» **PASSAGE**:

Travel can be difficult to plan and this trip had an added wrinkle.  In order to get home on Friday evening, I could not fly back out of Duluth.  There simply wasn't a flight option that would get me back to KC that night.  So, I was lucky enough to have a friend of mine drive down to see part of the lecture on Friday and then drive me back south to Minneapolis where I could catch a flight home from there.

 

It was a drive of over 2 hours, but the time really went by fast as we chatted and laughed.  It really was a great time.  I was dropped at the airport at about the same time I got an automated call from United telling me my flight had been delayed for an hour.  With only an hour layover in O'hare, I knew this was bad news.  I went inside the airport and found help at the United check-in area.  There the nice ladies told me that my flight had literally just moments before been cancelled.  It seems there was snow in Chicago and things were backing up.  However, Debbie, the Untied agent,  was an angel and managed to get me the last seat on an earlier flight which was also delayed and would be leaving at about the same time as my original.  I would be getting to O'hare at about the same time as I had planned in the first place and making my connection would be no problem.

 

I went through security and munched on a burger as I waited for my flight.  However, this was going to be "one of those trips".  As I nibbled on my dinner, I got another automated United call letting me know that my new flight was further delayed and would be leaving 30 minutes later than I originally planned.  This would give me 30 minutes to make my connection, which is about the bare minimum you ever want to have.  I didn't hold out much hope now, but when you travel you often don't have lots of choices.

» **LIST OF TASKS**:
(1) Answer these questions from the trip account:
(a) From which city did the writer catch a flight home instead of Duluth?
(b) What does the writer say was causing things to back up?
(c) After the further delay, how much time would the writer have to make the connection?
(2) Duplicate the trip account between "It was a drive" and "be no problem.", inclusive.
The data plays no part in any of this.

Items listed in a dataset:
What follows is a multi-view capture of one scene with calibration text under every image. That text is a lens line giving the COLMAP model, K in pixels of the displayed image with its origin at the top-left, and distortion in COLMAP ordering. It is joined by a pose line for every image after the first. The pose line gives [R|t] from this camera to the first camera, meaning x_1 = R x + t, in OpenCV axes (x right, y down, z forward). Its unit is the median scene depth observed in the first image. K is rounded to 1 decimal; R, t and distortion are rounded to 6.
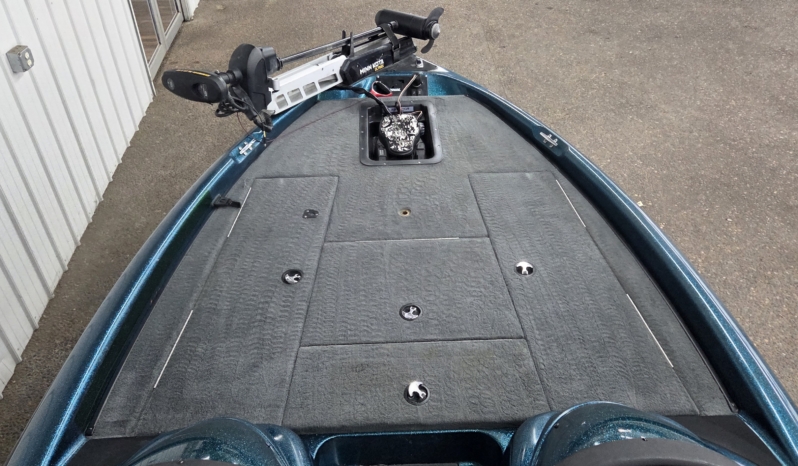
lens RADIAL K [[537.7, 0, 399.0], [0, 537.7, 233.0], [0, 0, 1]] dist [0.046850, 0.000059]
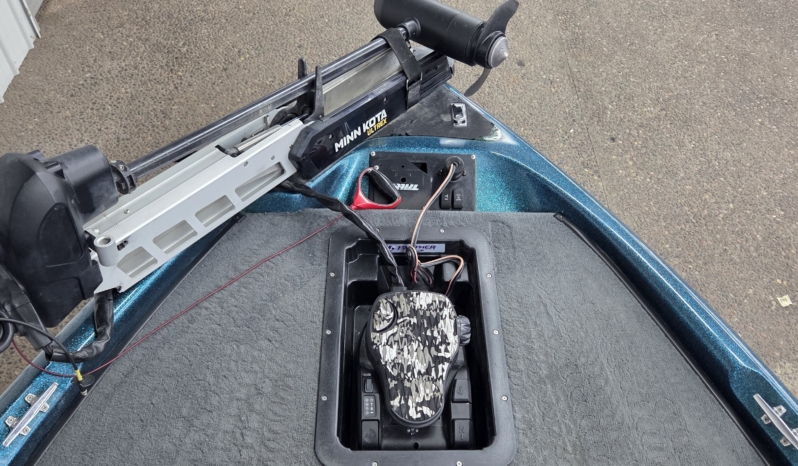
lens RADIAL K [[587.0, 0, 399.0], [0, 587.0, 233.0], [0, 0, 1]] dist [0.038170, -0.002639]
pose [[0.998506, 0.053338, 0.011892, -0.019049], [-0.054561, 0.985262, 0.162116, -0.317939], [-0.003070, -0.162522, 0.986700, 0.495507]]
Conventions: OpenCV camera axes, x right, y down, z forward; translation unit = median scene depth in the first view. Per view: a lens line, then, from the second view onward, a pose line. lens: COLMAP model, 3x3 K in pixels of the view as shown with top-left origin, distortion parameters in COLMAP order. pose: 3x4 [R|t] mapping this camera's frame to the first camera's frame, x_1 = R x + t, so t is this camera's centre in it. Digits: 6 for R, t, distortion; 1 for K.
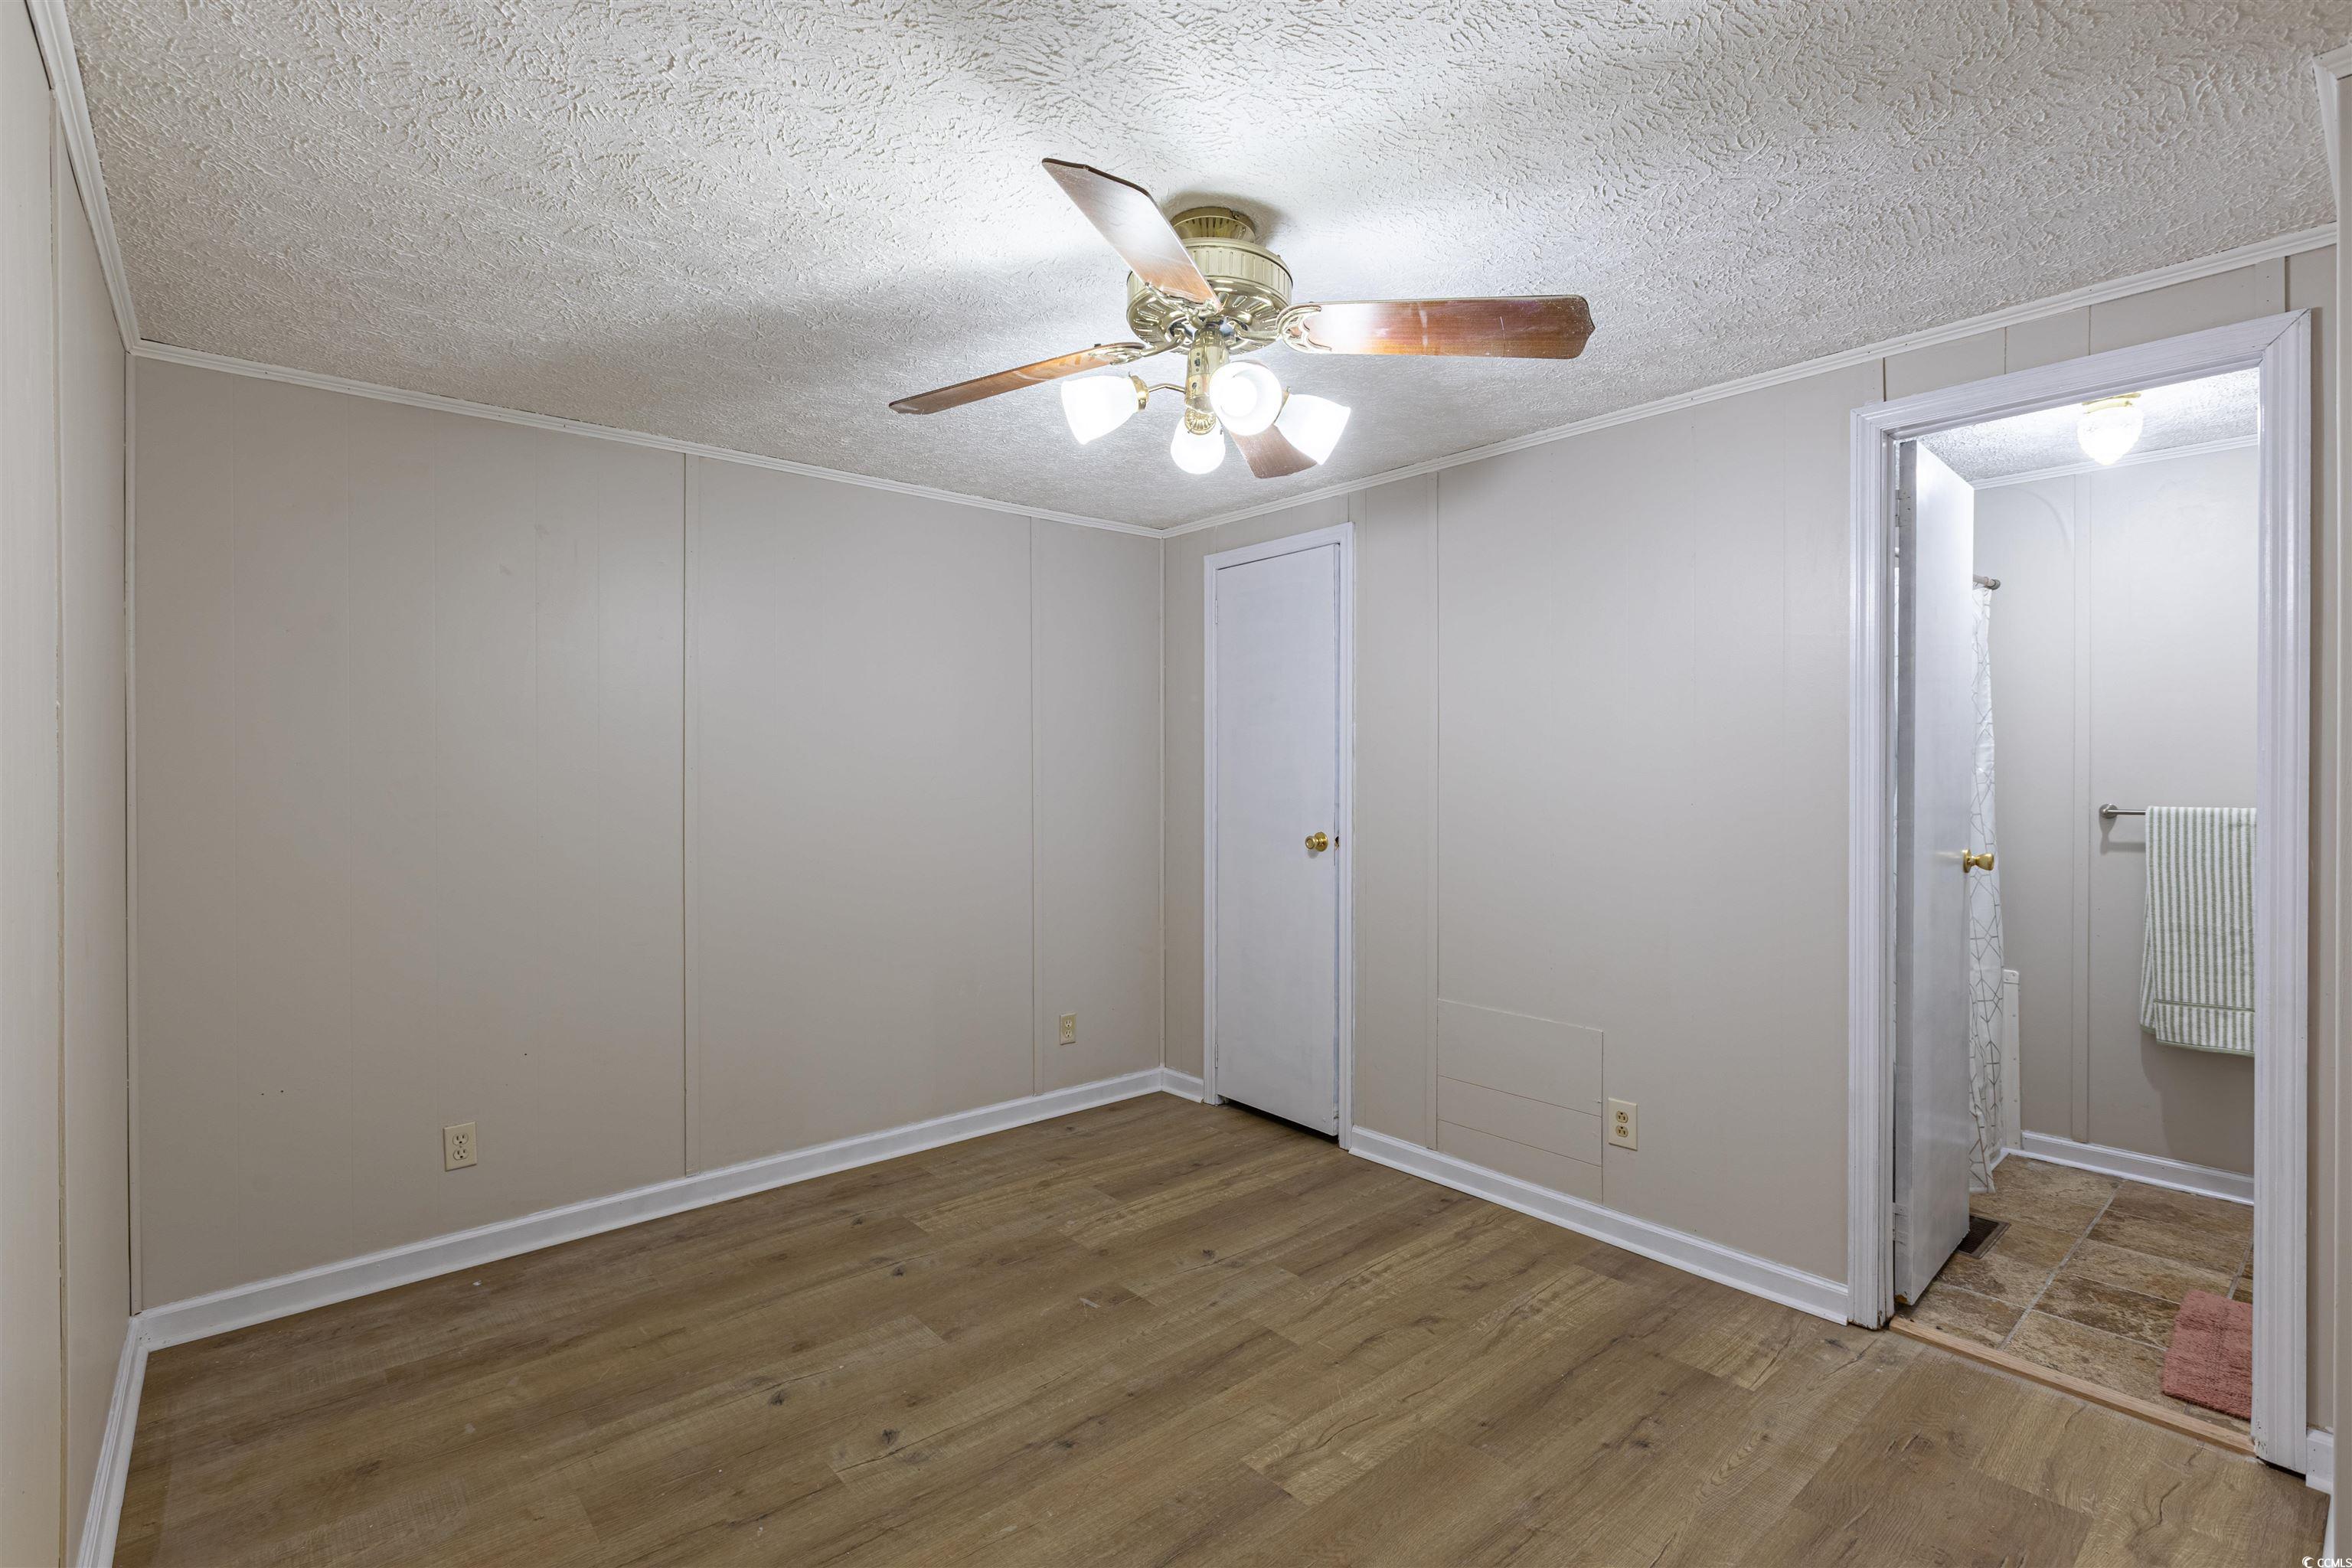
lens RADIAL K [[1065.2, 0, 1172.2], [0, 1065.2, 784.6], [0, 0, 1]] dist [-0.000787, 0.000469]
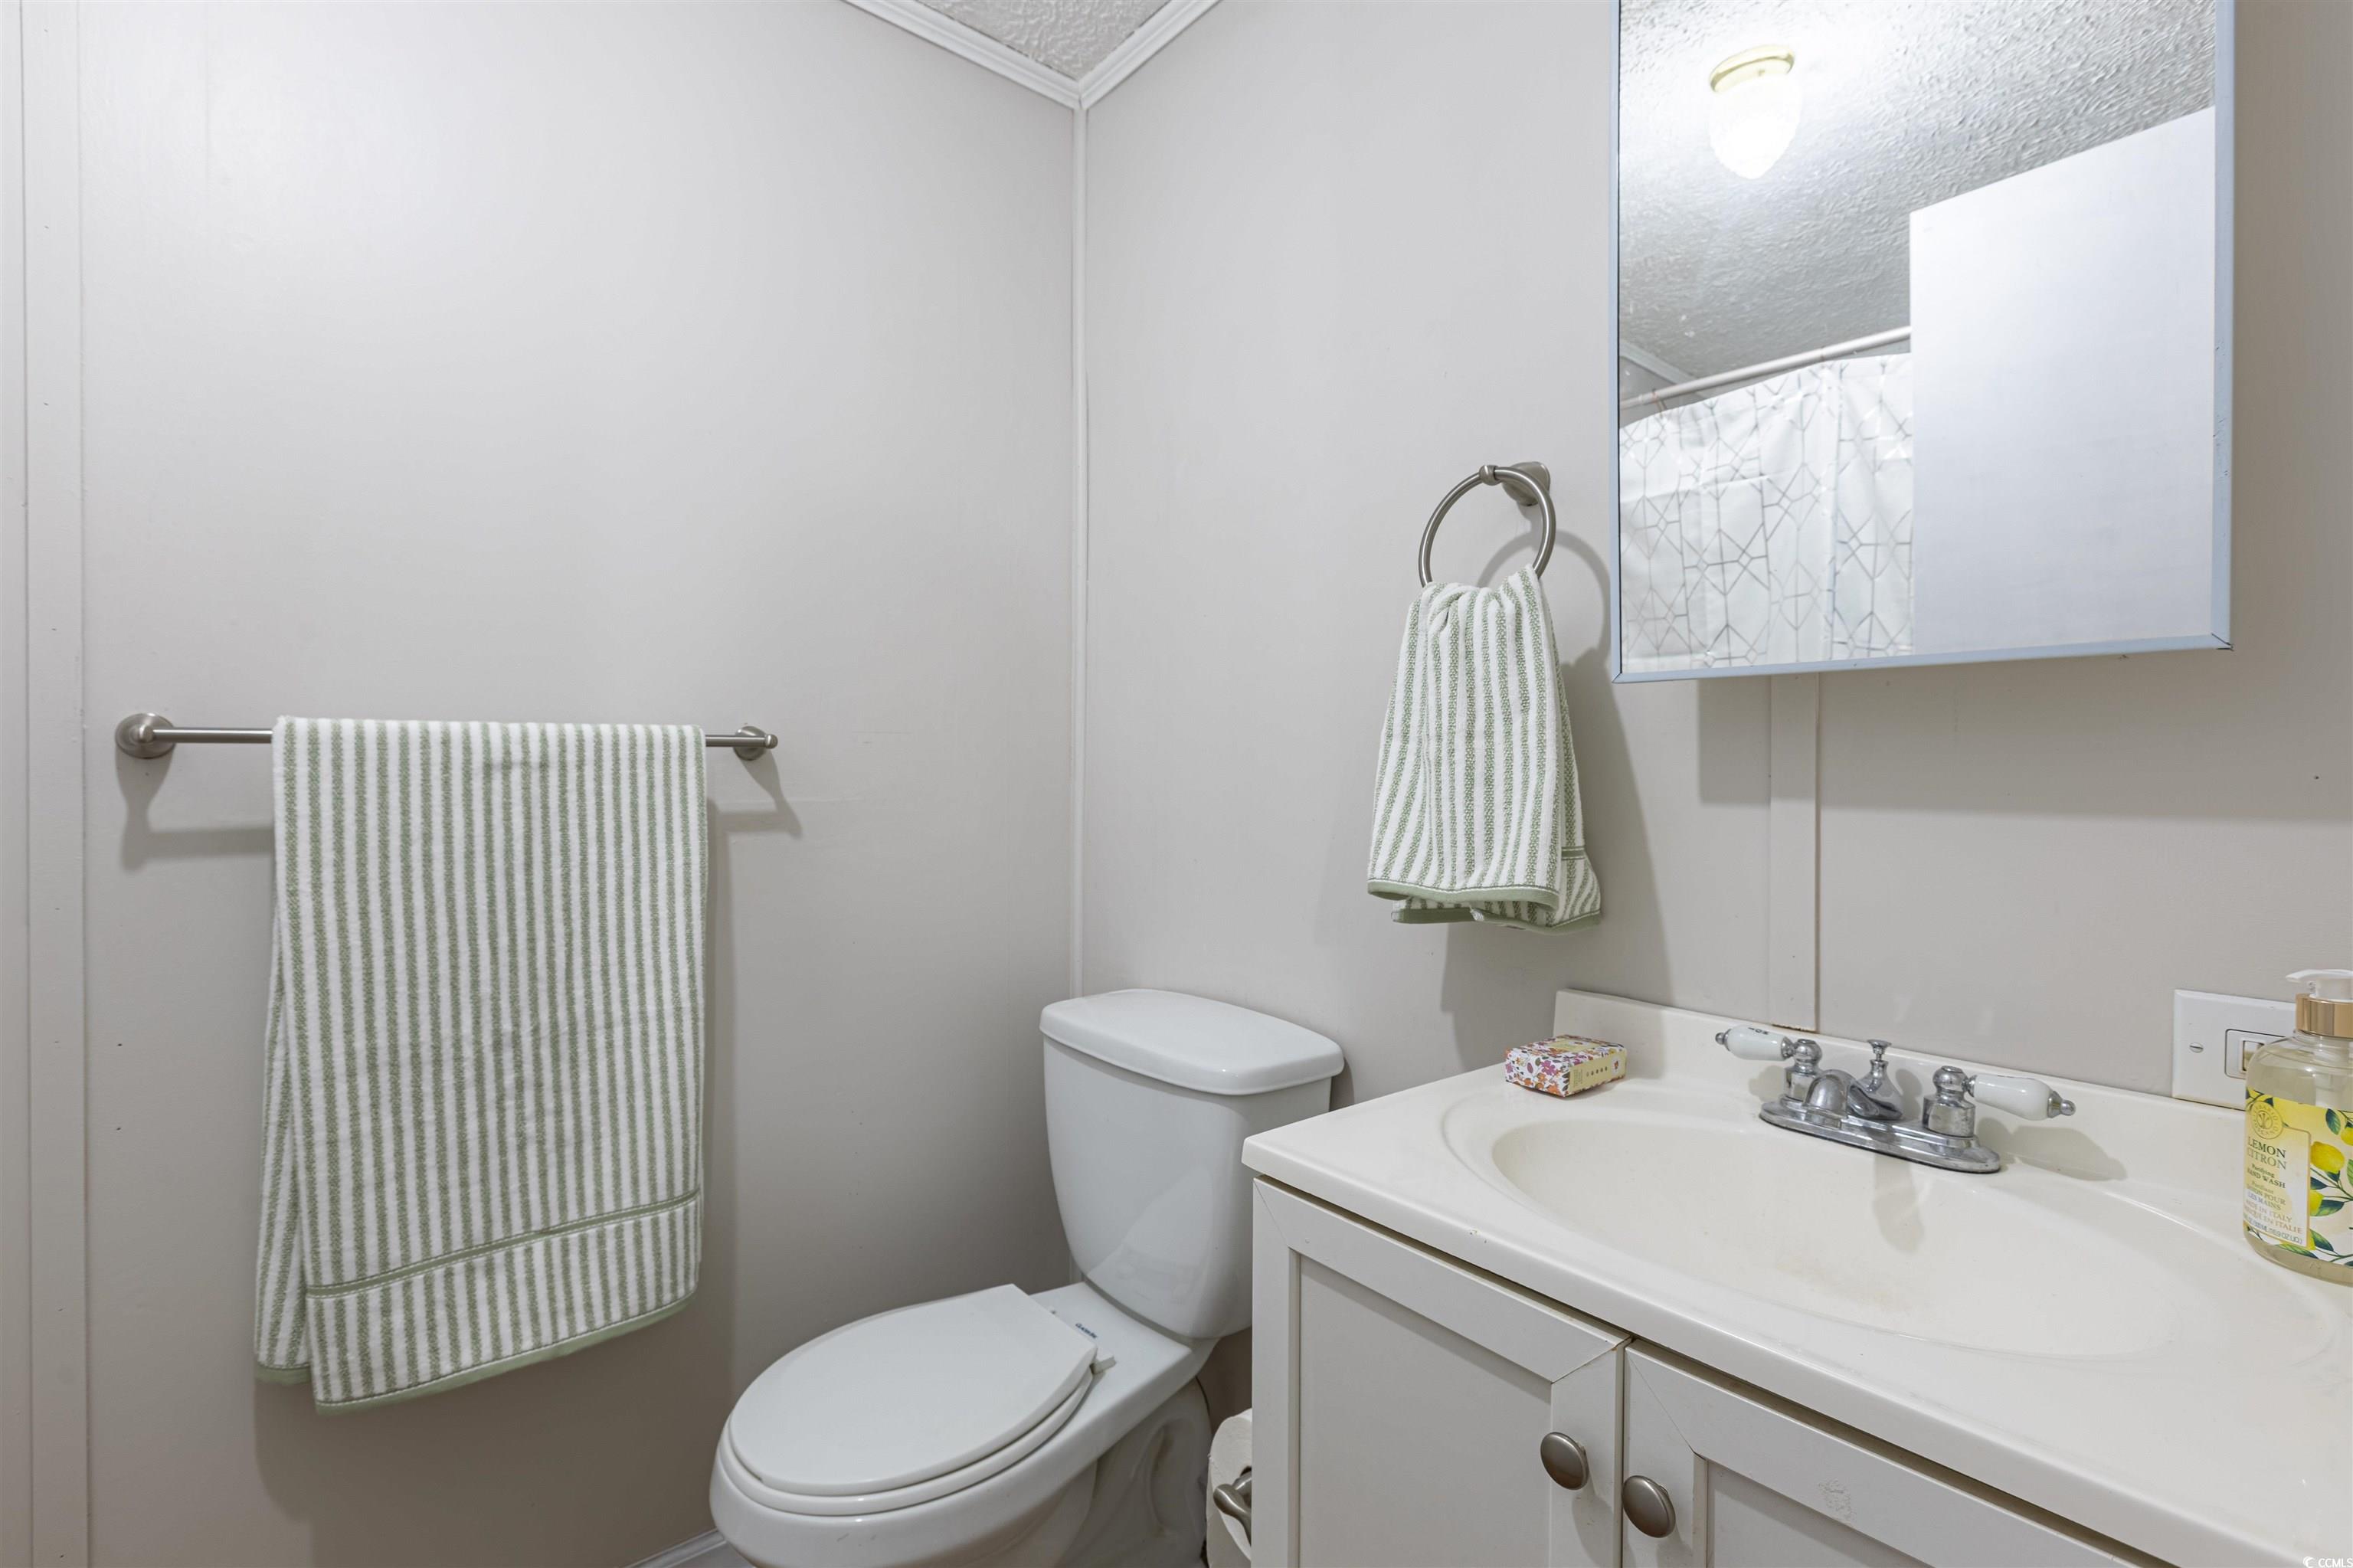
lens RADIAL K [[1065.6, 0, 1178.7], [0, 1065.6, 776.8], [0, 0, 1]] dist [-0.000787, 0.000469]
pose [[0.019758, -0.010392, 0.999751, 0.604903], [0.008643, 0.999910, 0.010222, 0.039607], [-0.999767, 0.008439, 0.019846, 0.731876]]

» **ANSWERS BY ITEM NUMBER**:
(1)
(a) Minneapolis
(b) Snow in Chicago
(c) 30 minutes

(2)
It was a drive of over 2 hours, but the time really went by fast as we chatted and laughed.  It really was a great time.  I was dropped at the airport at about the same time I got an automated call from United telling me my flight had been delayed for an hour.  With only an hour layover in O'hare, I knew this was bad news.  I went inside the airport and found help at the United check-in area.  There the nice ladies told me that my flight had literally just moments before been cancelled.  It seems there was snow in Chicago and things were backing up.  However, Debbie, the Untied agent,  was an angel and managed to get me the last seat on an earlier flight which was also delayed and would be leaving at about the same time as my original.  I would be getting to O'hare at about the same time as I had planned in the first place and making my connection would be no problem.